Rose Yu brings physics into machine learning and wins Google Faculty Research Award

March 30, 2020

By Ysabelle Kempe

In February, Rose Yu received an email that was unexpected, but thrilling. It was from Google, informing her that she had been selected as a winner of the the 2019 Google Faculty Research Awards.

The program supports world-class technical research at academic institutions around the world, and Yu, an assistant professor in Khoury College of Computer Sciences, was elated that she had been selected. Aside from the prestige, the recognition awards her funding to sponsor a student to work on her proposed research project, which focuses on developing physics-based machine learning methods to improve simulations of road network traffic. These more efficient methods would result in better route-planning algorithms, which could potentially be used for self-driving cars and to improve applications like Google Maps.

This year’s competition attracted 917 proposals from researchers in about 50 countries and over 330 universities; only 150 proposals were granted funding.

“I am very proud that they recognized the importance of my research,” says Yu, who has a research background in machine learning and spatiotemporal modeling. “They see the value of what I propose to do, both from the research side and the real-world implementation side.”

According to Yu, current route predictions are not always accurate because they either rely on unrealistic modeling assumptions or data from regular traffic conditions. This is fine, until complex traffic scenarios arise, such as rush hour or accidents. That’s where Yu’s work comes in.

Yu’s research will train machine-learning algorithms to predict future traffic networks. The data used to train these methods will be collected from individual drivers’ phone GPS signals, street cameras, and loop sensors that lie underneath some highways and roads.

Yu’s proposal is unique in that it draws from physics as well as machine learning. She plans to build physical intuition into her models, so they can produce more reasonable traffic predictions.

For example, a non-physics-based model might auto-predict a car being driven at 140 mph on the highway, while a physically realistic model would be aware of the high unlikelihood of a car driving so fast when the speed limit is 65 mph. Yu’s models could also incorporate physical knowledge about how people maneuver in cars or make decisions at stop signs.
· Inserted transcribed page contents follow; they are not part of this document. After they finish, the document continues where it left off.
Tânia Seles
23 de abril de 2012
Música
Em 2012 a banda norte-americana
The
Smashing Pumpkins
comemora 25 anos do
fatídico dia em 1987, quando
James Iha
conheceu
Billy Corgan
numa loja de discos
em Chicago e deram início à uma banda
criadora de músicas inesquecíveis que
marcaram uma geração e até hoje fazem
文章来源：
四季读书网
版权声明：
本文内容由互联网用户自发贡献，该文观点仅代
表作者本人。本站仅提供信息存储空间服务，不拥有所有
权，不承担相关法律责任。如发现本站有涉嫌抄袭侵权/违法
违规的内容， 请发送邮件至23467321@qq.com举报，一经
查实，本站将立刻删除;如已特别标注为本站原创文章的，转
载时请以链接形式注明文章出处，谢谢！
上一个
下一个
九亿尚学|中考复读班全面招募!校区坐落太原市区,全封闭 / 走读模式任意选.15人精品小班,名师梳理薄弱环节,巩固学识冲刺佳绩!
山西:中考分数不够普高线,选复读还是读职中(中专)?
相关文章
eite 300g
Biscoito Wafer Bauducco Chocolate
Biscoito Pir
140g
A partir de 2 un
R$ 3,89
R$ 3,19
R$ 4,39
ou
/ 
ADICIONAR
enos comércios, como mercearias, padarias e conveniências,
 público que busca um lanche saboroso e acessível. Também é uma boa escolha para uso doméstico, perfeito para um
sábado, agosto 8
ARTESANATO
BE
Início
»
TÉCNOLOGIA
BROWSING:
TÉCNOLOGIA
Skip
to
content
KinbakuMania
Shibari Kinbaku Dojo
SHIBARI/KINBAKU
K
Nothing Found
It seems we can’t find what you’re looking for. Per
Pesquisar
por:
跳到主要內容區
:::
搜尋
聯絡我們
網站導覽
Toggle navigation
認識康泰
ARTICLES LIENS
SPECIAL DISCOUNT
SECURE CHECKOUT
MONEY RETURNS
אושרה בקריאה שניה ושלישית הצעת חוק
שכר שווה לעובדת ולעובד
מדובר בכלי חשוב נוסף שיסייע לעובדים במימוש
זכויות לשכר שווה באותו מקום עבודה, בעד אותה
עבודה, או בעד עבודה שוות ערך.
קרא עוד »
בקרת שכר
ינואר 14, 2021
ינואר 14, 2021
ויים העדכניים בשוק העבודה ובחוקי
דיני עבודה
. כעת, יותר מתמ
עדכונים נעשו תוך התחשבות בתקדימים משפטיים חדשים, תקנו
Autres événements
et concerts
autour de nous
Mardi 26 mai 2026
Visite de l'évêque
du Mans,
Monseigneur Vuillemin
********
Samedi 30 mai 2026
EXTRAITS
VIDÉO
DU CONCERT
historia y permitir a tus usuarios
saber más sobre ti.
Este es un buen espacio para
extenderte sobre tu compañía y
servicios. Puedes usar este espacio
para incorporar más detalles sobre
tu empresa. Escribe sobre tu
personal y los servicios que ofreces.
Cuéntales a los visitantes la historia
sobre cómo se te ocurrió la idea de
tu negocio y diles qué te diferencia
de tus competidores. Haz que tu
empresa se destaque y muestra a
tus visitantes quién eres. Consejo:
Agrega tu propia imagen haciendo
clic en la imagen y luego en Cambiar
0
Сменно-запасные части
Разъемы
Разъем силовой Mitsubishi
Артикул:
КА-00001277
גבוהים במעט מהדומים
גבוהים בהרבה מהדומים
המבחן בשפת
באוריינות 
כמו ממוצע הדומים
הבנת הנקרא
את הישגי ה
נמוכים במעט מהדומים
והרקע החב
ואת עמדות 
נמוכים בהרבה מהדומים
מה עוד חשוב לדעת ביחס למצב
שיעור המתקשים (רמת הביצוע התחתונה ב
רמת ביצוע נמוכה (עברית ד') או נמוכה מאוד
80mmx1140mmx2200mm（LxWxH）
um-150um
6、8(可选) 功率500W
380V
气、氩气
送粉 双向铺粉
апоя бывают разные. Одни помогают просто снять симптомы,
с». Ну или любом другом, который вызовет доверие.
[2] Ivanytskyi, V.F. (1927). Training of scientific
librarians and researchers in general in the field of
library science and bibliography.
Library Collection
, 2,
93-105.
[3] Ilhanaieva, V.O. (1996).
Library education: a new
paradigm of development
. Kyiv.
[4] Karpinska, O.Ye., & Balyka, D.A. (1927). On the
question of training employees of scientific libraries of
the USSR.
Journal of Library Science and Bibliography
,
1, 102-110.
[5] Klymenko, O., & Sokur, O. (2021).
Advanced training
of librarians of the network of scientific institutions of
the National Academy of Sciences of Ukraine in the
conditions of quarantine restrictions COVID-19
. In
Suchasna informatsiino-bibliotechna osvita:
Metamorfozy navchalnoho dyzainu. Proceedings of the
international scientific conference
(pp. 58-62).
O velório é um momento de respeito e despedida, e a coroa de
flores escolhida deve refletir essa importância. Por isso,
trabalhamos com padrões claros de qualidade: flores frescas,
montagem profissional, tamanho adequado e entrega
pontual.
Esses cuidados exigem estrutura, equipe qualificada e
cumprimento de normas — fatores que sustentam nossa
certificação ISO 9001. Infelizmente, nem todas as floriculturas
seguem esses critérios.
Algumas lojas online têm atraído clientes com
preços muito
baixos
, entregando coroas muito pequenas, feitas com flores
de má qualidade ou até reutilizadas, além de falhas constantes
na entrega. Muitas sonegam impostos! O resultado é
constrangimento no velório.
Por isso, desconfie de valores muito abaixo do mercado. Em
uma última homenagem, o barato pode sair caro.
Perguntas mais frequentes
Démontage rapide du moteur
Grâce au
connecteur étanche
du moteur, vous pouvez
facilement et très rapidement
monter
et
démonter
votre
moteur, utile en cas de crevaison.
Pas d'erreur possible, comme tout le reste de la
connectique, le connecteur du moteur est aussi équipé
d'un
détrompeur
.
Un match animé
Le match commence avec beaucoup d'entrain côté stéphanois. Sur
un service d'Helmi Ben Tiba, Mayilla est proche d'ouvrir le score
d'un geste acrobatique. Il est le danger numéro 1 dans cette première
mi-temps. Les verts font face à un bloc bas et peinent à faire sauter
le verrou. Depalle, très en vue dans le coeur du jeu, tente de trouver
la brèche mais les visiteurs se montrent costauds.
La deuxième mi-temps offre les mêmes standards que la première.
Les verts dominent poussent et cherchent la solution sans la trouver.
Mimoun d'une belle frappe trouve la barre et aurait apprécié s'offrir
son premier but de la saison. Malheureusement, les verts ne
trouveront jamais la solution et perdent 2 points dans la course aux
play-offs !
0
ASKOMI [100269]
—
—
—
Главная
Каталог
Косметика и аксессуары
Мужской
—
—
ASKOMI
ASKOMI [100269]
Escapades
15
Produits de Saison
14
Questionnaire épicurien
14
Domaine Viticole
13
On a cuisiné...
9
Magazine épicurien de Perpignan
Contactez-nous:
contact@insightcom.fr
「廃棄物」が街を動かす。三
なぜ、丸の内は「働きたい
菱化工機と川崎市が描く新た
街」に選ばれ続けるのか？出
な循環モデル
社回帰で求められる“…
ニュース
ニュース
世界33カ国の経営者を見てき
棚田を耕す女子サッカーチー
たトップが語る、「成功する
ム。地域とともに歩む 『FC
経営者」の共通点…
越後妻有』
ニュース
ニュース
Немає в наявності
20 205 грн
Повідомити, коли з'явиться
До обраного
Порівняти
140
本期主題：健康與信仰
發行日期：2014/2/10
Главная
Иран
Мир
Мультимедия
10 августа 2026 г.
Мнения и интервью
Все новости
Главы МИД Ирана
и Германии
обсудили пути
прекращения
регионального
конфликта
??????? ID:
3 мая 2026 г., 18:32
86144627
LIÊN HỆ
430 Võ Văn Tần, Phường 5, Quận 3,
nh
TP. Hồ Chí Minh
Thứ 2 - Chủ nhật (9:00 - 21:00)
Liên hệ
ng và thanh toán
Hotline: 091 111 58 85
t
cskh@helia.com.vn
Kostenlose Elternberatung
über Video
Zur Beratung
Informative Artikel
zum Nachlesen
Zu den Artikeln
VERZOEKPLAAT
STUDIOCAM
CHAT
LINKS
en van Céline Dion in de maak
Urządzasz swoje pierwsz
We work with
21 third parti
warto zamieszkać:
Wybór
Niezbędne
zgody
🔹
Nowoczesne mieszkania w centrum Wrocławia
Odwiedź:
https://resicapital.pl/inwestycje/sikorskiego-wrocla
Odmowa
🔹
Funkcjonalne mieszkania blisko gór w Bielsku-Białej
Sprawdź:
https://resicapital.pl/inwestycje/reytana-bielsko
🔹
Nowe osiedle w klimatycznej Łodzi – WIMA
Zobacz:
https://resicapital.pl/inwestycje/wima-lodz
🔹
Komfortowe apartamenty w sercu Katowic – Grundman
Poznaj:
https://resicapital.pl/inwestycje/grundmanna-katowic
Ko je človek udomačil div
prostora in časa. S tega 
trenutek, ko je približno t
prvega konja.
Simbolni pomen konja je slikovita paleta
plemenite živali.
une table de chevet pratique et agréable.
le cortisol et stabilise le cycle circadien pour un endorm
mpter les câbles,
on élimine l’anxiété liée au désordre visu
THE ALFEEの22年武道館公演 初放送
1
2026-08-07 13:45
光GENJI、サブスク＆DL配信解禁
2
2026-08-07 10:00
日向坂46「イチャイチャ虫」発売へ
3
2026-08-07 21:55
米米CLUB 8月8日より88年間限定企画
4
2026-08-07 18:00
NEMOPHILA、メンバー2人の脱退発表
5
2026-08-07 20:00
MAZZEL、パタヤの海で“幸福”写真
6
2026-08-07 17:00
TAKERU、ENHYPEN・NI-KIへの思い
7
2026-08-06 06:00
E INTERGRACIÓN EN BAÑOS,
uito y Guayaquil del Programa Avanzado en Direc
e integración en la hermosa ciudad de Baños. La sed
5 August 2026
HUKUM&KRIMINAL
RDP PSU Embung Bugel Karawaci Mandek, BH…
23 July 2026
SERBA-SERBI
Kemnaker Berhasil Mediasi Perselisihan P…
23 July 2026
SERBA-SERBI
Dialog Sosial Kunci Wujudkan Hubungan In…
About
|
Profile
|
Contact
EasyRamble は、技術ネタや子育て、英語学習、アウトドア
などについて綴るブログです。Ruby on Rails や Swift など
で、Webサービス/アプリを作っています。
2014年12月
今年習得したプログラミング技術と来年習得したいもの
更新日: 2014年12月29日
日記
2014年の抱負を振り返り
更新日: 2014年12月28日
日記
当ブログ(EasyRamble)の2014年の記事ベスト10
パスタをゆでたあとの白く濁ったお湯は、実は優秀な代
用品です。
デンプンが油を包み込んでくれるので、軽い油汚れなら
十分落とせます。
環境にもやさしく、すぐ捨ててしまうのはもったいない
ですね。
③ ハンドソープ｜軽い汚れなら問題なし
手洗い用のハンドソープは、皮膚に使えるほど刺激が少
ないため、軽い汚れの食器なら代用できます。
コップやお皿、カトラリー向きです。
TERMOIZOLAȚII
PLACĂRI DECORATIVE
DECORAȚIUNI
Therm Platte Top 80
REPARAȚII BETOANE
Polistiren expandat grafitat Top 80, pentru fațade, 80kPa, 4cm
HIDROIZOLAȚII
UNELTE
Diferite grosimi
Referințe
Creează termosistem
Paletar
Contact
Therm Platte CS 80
“Physics-guided artificial intelligence provides this convenience of generating trustworthy models,” Yu explains, referring to models that produce realistic predictions. “More and more people are working on this nowadays.”

Building physically realistic machine learning models would save researchers significant amounts of time collecting training data, the data used to train models for specific functions. If physical intuition is built in, fewer training data samples are needed because the model will automatically only predict physically realistic solutions. This technology could be game-changing in all sorts of fields.

“If you want to develop drugs, you need to understand how molecules move around,” Yu insists. “If you want to develop artificial heart pumps, you need to understand the physics of how the heart works and hemodynamics.”

Yu will begin the project with a three- or four-person team, but she sees the possibility for campus-wide collaboration. She hopes to eventually include undergraduates, more graduate students, transportation specialists, and social scientists who can offer advice on building ethical algorithms.

“It’s a recognition for Northeastern, as well,” Yu says. “We’re bringing more resources from Google to Northeastern, and we can involve students in the work.”